The efforts, made by a former Intel graphics engineer – Chad Versace – who is now working for Google, are currently focused around enabling Vulkan on Chromium OS.
To better understand how this step may affect Chrome OS, let’s take a step back for a moment to briefly explain the connection between the dots.
Connecting The Dots
Chrome OS is an operating system designed by Google, only available pre-installed on hardware from Google manufacturing partners.
Chrome OS development itself is partially made under the open source Chromium project, which often serves as a testing bed for new technologies that eventually find their way into Chrome OS.
Now, both Chrome and Chromium are Linux based operating systems, that is, both run on top of the Linux kernel and are having characteristics resembling / borrowed from other Linux based operating systems, such as this one.
Being part of the Linux ecosystem, Chrome / Chromium are able to utilize some of the advancement made on the Linux ground to their own advantage, including the graphics field and that’s where Vulkan comes in.

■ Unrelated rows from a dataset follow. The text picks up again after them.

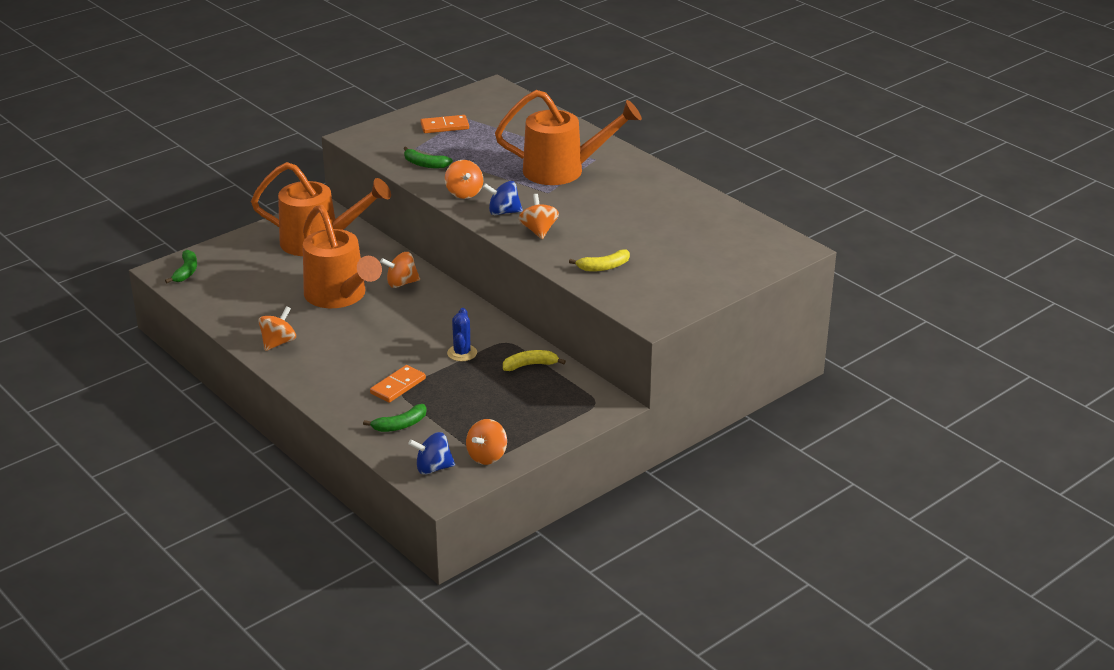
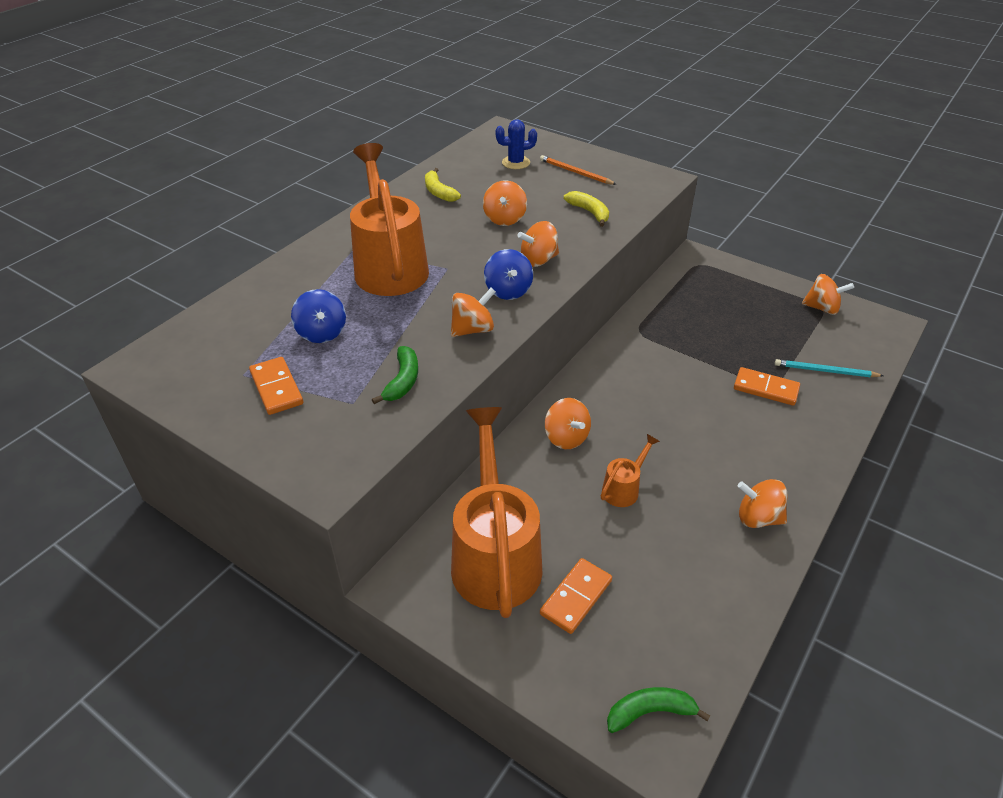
camera: 105 degrees left, 10 degrees up
(270, 263) = (576, 597): none -> orange domino
(339, 296) = (623, 489): orange watering can -> orange watering can, size x0.44
(400, 425) = (825, 371): green banana -> turquoise pencil
(433, 468) = (866, 335): blue spinning top -> blue spinning top (322, 333)
(462, 353) = (678, 357): blue cactus -> blue cactus (516, 163)
(530, 365) = (669, 309): yellow banana -> yellow banana (439, 192)
(611, 225) = (504, 219): none -> orange spinning top
(684, 274) = (575, 172): none -> orange pencil

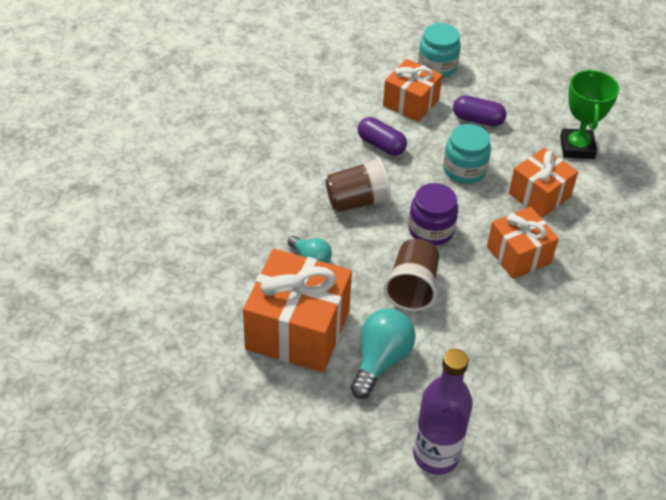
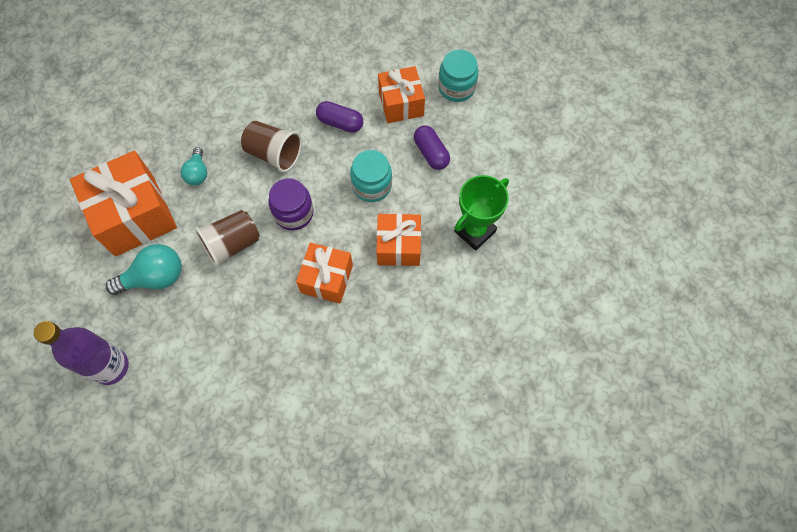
camera: 45 degrees right, 20 degrees up
(381, 145) = (340, 123): purple capsule -> purple capsule turned 60 degrees counterclockwise

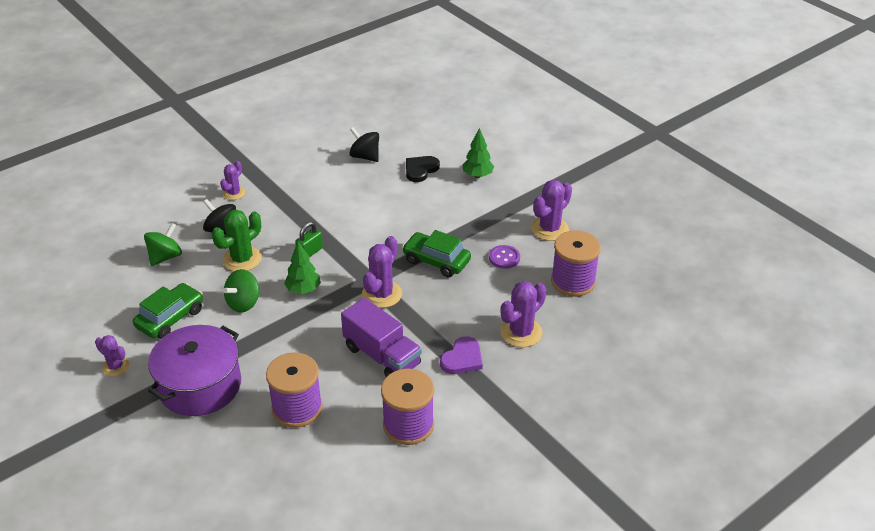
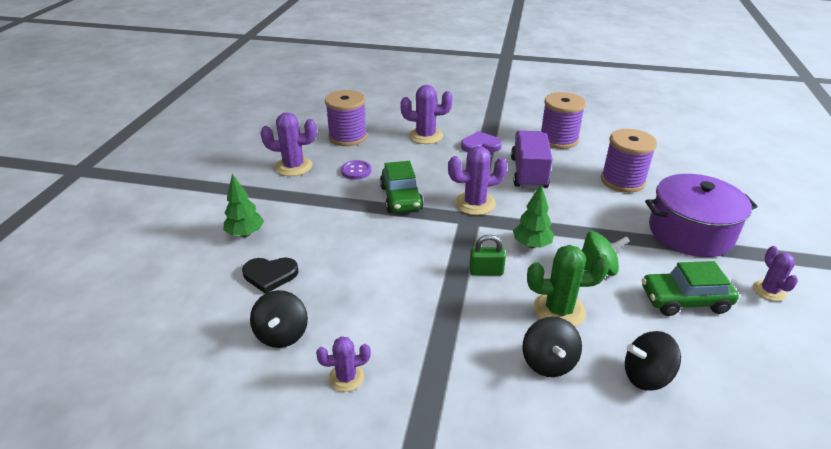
camera: 130 degrees left, 5 degrees down
(165, 257) = (646, 376): green spinning top -> black spinning top
(234, 193) = (482, 408): purple cactus -> purple cactus (346, 377)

Vulkan, as previously explained (see link above), is a relatively new graphics technology which, without getting into specifics, enables developers more fine-grained control over the graphics performance of their software, thus contributing to its optimization.
Back to Chrome OS, although still in an early stage, there’s currently documentation, extensions, and example code on how to enable Vulkan in Chromium OS, made by the aforementioned developer.
It should surprise no one that Google seeks to implement Vulkan support, as they’ve already done it with another Linux-based operating system of theirs called Android – version “N” was the first to incorporate it.
By enabling Vulkan, there’s no doubt Chrome OS will gain nice performance improvements, so perhaps the real question is not ‘Will Chrome OS Receive A Major Graphics Boost’ but When?